The young couple moved back to Detroit to join the family grocery business. Soon after, Joseph said, her husband began a delivery service.

"It was during the Depression and you did what you could," she said.

Joseph reminisces about the delivery truck with flaps and no heater.

"I'd have on boots, two or three coats. The weather was zero and we only had flaps on the windows. I was his chasing boy (meaning she carried the boxes). We delivered parcels for three big companies."

The couple bought a 60-unit an apartment building where Henry Ford hospital and GM employees lived. Joseph was building manager, while her husband went to school to learn the refrigeration and air conditioning trade. He apprenticed with an electrician and specialized in wiring service stations, upon the advise of his wife. John became one of only two electrical contractors to specialize in wiring service stations.

Three years before he purchased the electrical supply service in 1960, Joseph became an American citizen and continues to vote regularly.

Establishing the small electrical company was a family business with Joseph as the bookkeeper.

"I did the book work and raised five children," she said. Through hard work, faithfulness and compromise, they increased the size of the store and the inventory and built a strong marriage.

 Eventually, the children became involved in the business. Joseph is the president and comes in each day.

"I check on everyone and make sure things are done. I raise the roof," she said.

Joseph said she can't put her well-manicured finger on her favorite memory because over the years with her husband, raising five children, traveling and helping her husband establish Exway Electrical Supply Company on Harper in Harper Woods, there have been many. But, she does say, her greatest pride is raising her children, Shirley Marlow, John Jr., Roger, Francis and Peter, who died of leukemia.

Joseph, as well has her children, grandchildren and great-grandchildren are proud of her artist talents. After the children were raised, she said, she began taking art lessons at the Grosse Pointe War Memorial and worked in all mediums — oil, water color, ink, pastel, acrylic and batik. She has landscapes and still lifes propped up in back office at Exway. Joseph said she never forced her work on any family members. However, Marlow noted that most family members have at least one painting.

"I'm good at almost anything (involving painting).

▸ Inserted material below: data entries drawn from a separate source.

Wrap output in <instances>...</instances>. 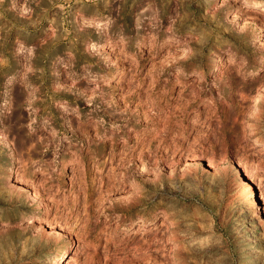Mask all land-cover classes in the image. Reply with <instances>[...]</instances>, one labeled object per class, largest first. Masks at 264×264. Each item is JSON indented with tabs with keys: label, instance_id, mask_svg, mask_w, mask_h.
Returning a JSON list of instances; mask_svg holds the SVG:
<instances>
[{
	"label": "rangeland",
	"instance_id": "1",
	"mask_svg": "<svg viewBox=\"0 0 264 264\" xmlns=\"http://www.w3.org/2000/svg\"><path fill=\"white\" fill-rule=\"evenodd\" d=\"M263 209L264 0H0V264H264Z\"/></svg>",
	"mask_w": 264,
	"mask_h": 264
},
{
	"label": "bare ground",
	"instance_id": "2",
	"mask_svg": "<svg viewBox=\"0 0 264 264\" xmlns=\"http://www.w3.org/2000/svg\"><path fill=\"white\" fill-rule=\"evenodd\" d=\"M255 2V1H254ZM254 2H252V3H254ZM257 2V1H256ZM246 171V170H245ZM250 185V184H249ZM253 202V201H252ZM43 206V205H42ZM46 209V208H45ZM48 209V208H47ZM264 210V209H263ZM45 211V210H44ZM42 215V214H41ZM45 217V216H44Z\"/></svg>",
	"mask_w": 264,
	"mask_h": 264
}]
</instances>
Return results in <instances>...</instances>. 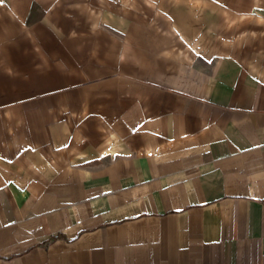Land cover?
<instances>
[{"label":"crops","instance_id":"crops-1","mask_svg":"<svg viewBox=\"0 0 264 264\" xmlns=\"http://www.w3.org/2000/svg\"><path fill=\"white\" fill-rule=\"evenodd\" d=\"M0 264H264V0H0Z\"/></svg>","mask_w":264,"mask_h":264}]
</instances>
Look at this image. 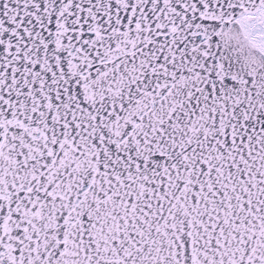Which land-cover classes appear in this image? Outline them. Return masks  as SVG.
Instances as JSON below:
<instances>
[{
  "label": "snow or ice",
  "instance_id": "snow-or-ice-1",
  "mask_svg": "<svg viewBox=\"0 0 264 264\" xmlns=\"http://www.w3.org/2000/svg\"><path fill=\"white\" fill-rule=\"evenodd\" d=\"M0 264H264V0H0Z\"/></svg>",
  "mask_w": 264,
  "mask_h": 264
}]
</instances>
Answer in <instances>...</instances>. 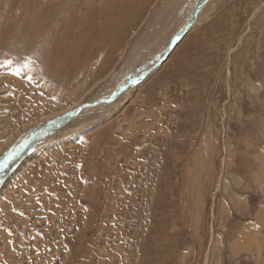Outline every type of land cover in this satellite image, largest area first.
Here are the masks:
<instances>
[{
	"label": "rangeland",
	"instance_id": "1",
	"mask_svg": "<svg viewBox=\"0 0 264 264\" xmlns=\"http://www.w3.org/2000/svg\"><path fill=\"white\" fill-rule=\"evenodd\" d=\"M126 1L0 0V162L56 125L0 173V264H264V0L137 82L195 0ZM44 30L62 69L17 46Z\"/></svg>",
	"mask_w": 264,
	"mask_h": 264
},
{
	"label": "bare ground",
	"instance_id": "2",
	"mask_svg": "<svg viewBox=\"0 0 264 264\" xmlns=\"http://www.w3.org/2000/svg\"><path fill=\"white\" fill-rule=\"evenodd\" d=\"M87 1H90V0H87ZM103 1L104 0H100V4L102 3L103 4ZM134 1H136V0H134ZM207 0H195V2H194V4L192 5V7H190V10L188 11V13H187V15H186V17H185V20H184V25L182 26V28L179 30V31H177L174 35H173V38H175L176 36H180L182 33H186L187 32V29L194 23V22H196L197 21V18H198V12L199 11H197V8L198 7H202L203 5H204V3L206 2ZM112 2V1H111ZM132 3V0H128V1H126L125 3H124V13H123V16H122V20H123V22L125 23V24H127L126 22H127V20H128V16H126L127 14H126V11H127V8H128V6H129V4H131ZM150 3V2H149ZM148 3V4H149ZM82 5H85L86 7H88V8H90V3L89 2H86V1H84V3L82 2L81 3ZM98 4V3H97ZM101 4V5H102ZM102 7V6H101ZM149 7V6H148ZM42 8V7H41ZM147 8V7H146ZM139 9H141L140 7H139ZM74 11V10H73ZM36 12H38V11H36ZM136 12V11H135ZM49 13H51V12H49ZM73 13V12H72ZM74 14V13H73ZM97 14V13H96ZM44 15V14H43ZM40 16V15H39ZM112 16H114V14L112 13ZM51 17H52V15H51ZM54 17V16H53ZM81 17H83V16H81ZM85 17V16H84ZM119 17V16H118ZM127 17V18H126ZM126 18V19H125ZM58 19V18H57ZM57 19H55V22H57ZM118 20V19H117ZM60 21V20H59ZM85 21V20H84ZM61 22V21H60ZM118 22H120V21H118ZM122 22V23H123ZM84 23H86V21L84 22ZM114 23V22H113ZM124 23H123V25H124ZM122 27V26H121ZM108 28V27H107ZM110 28V27H109ZM118 28V27H117ZM115 29V28H114ZM123 29V28H122ZM125 29H126V27H125ZM116 30V29H115ZM118 30V29H117ZM123 32V31H122ZM125 32V31H124ZM39 33L40 34H34V35H36L37 37H33L32 39H31V41H23L22 42V45L20 44V42L18 43V45L17 46H22L23 47V49H29V50H33L35 53V55H37V56H40V57H42V56H44V60H43V62H41L42 64H44V65H46V64H48L49 66H51V67H57L58 69H62L63 67H65V65L67 64V61H68V59L65 57V58H57V54H58V50H57V48H55V46H53L52 44H51V42H49V40H50V36H51V33H50V31H39ZM122 34V33H121ZM183 34V35H184ZM52 38V37H51ZM172 38V39H173ZM18 40V39H17ZM20 40V39H19ZM171 40L169 41V43L167 44V46L161 51V52H159L157 55H156V57L152 60V61H150V62H148L146 65H145V67L143 68V69H141L139 72H137L135 75H132L131 77H129L127 80H131L133 77H135V76H137V77H135L133 80H132V82H134L135 81V79L136 78H139L145 71H148V69L150 70H152V68H154L155 67V65L156 64H158V63H160L161 62V59H162V57L165 55L164 54V52L165 53H169L171 50ZM85 44H87V43H85ZM43 48H45V52H44V55H40L41 53H42V51H43ZM85 48V47H84ZM77 51H75V53H76ZM173 52V51H172ZM34 55V56H35ZM52 71V70H51ZM142 73V74H141ZM141 74V75H140ZM139 75V76H138ZM140 80V79H139ZM138 80V81H139ZM125 83V82H124ZM131 83V82H130ZM122 85H124V84H122ZM122 87V86H121ZM119 88L120 87H118V89H116L113 93H111V95L109 96V95H107L106 97H108V98H106L105 100H111V99H115V98H117V96L119 95V93H117L118 91H119ZM115 93H117V94H115ZM113 95V96H112ZM114 97V98H113ZM96 100V99H95ZM87 104H91V105H94V103L91 101V103H86V104H84V105H87ZM84 105H80L83 109H84ZM77 108V107H76ZM76 108H74L73 110L71 109V108H69V109H71L72 110V112L76 109ZM253 108H254V110L255 111H258V110H260L261 109V107H255V106H253ZM67 110V109H66ZM66 110H65V112H66ZM68 112V111H67ZM66 112V113H67ZM81 112V109H79L78 110V112H76L74 115L76 116L77 114H79ZM61 114H63V113H61ZM53 116H56V114H54ZM50 117H52V116H50ZM57 117H59V116H56V118ZM55 118V119H56ZM72 117H70L69 119H71ZM50 119V118H49ZM65 121V119H63L62 121H61V123L62 122H64ZM48 122H50V120H47L46 122H44V123H42L41 125H39L40 127H39V129L37 130V132L35 131V130H33L32 132H30L28 135H26L24 138H23V140H21V142H20V144H26V142L28 141V139L30 138V136H31V134L32 133H34V132H36L32 137H31V139L33 138V137H36L37 139V141L41 138V134H43L44 132H45V130L47 129H49V130H51L52 128H54L56 125H54V126H51L50 128L48 127V126H50L49 124H48ZM51 122H52V120H51ZM47 124V125H44V124ZM45 127L44 129H43V131H42V133L41 134H38V131L43 127V126ZM57 125H60V124H57ZM42 126V127H41ZM48 130V131H49ZM44 135H42V137H43ZM31 141V140H30ZM29 141V142H30ZM35 143H37L36 141L34 142V144ZM29 143H27V145L26 146H28L29 147ZM34 146V145H33ZM19 147V146H18ZM23 147H25V146H23ZM32 147V146H31ZM31 147H29V148H27L26 150H25V154H27V153H29V151L30 150H32V149H30ZM21 148V147H20ZM2 162V161H1ZM9 164H6V165H4V167H10V166H8ZM6 169V168H5ZM4 169V170H5ZM1 180V179H0Z\"/></svg>",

I do enjoy doing something," she said. "I started (painting) after the children were grown because my place was in the home with my children."

There are some 300 pieces in the homes of relatives and friends and in the store. Her work has been displayed in the Grosse Pointe War Memorial and in some downtown Detroit buildings.

A member of the Grosse Pointe Artists Association, the women's Painters Association and a past member of the Scarab Club, Joseph doesn't paint any more.

After all the children had homes of their own, Joseph and her husband began to travel, flying on the Concord and riding on the Orient Express. They frequently went to Lebanon, where her husband's family lived.

Marlow laughed and said it was easy for her mother to converse with her in-laws because their second language was French and being raised French Canadian, French was her first language.

During their travels, the couple would purchase a variety of lighting styles to stock their store.

Joseph pointed out her faith is her mainstay and is a member of Star of the Sea.

"My mother," Marlow said "is a very loving caring mother, with great faith. She has stamina and when she gets knocked down she picks herself up again."

The two talk about Joseph's near brush with death when she had less than a 1 percent chance to live about 6 months after her husband died in 2000. She had gastrointestinal problems and underwent a six hour operation. The doctors didn't paint a promising picture, but the children and nurses didn't give up. Thirty days later, Joseph left the hospital and has been the picture of health since.

Now she and Bernice Polorski of Grosse Pointe Woods head to the casino about once a week to play the 50 cent slots.

"I'm just an ordinary person like anyone else. But I have strong faith," she said.